Department of Automation, Tsinghua University, Beijing, China.
Department of Automation, Tsinghua University, Beijing, China.
Neural Netw. 2020 May;125:205-213. doi: 10.1016/j.neunet.2020.02.010. Epub 2020 Feb 26.
Deep neural networks (DNNs) have been very successful for supervised learning. However, their high generalization performance often comes with the high cost of annotating data manually. Collecting low-quality labeled dataset is relatively cheap, e.g., using web search engines, while DNNs tend to overfit to corrupted labels easily. In this paper, we propose a collaborative learning (co-learning) approach to improve the robustness and generalization performance of DNNs on datasets with corrupted labels. This is achieved by designing a deep network with two separate branches, coupled with a relabeling mechanism. Co-learning could safely recover the true labels of most mislabeled samples, not only preventing the model from overfitting the noise, but also exploiting useful information from all the samples. Although being very simple, the proposed algorithm is able to achieve high generalization performance even a large portion of the labels are corrupted. Experiments show that co-learning consistently outperforms existing state-of-the-art methods on three widely used benchmark datasets.

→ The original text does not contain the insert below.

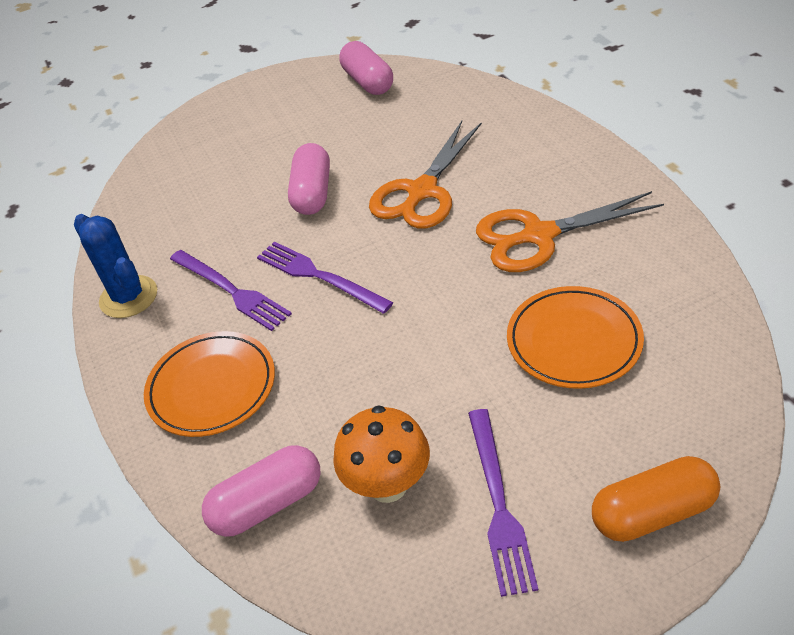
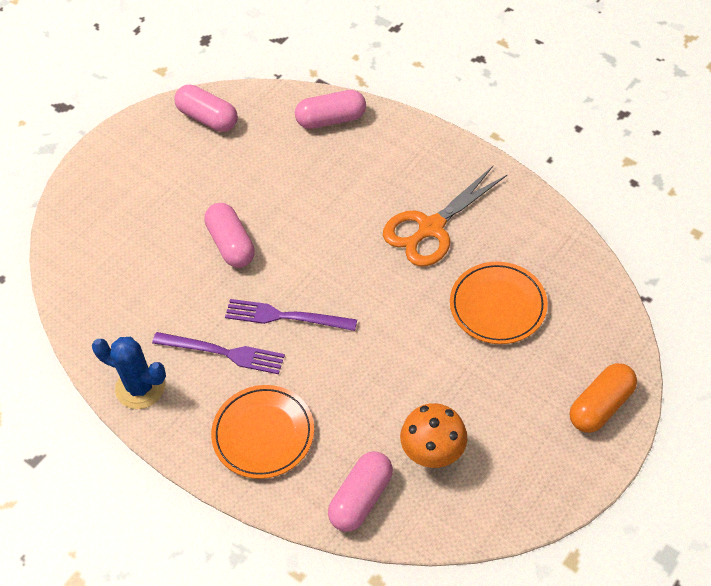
camera: 30 degrees left, 10 degrees up
(422, 191) = (321, 216): orange scissors -> none
(491, 109) = (331, 119): none -> pink capsule
(498, 504) = (509, 437): purple fork -> none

深度神经网络(DNNs)在监督学习中取得了巨大的成功。然而,它们高度的泛化性能往往伴随着手动标注数据的高成本。收集低质量的标注数据集相对较便宜,例如使用网络搜索引擎,而 DNN 很容易对损坏的标签过度拟合。在本文中,我们提出了一种协同学习(co-learning)方法,以提高 DNN 在带有损坏标签的数据集上的鲁棒性和泛化性能。这是通过设计一个带有两个独立分支的深度网络,并结合一个重新标记机制来实现的。协同学习可以安全地恢复大多数误标记样本的真实标签,不仅防止模型对噪声过度拟合,还可以利用所有样本中的有用信息。虽然非常简单,但所提出的算法即使在很大一部分标签损坏的情况下,也能实现很高的泛化性能。实验表明,协同学习在三个广泛使用的基准数据集上始终优于现有的最先进方法。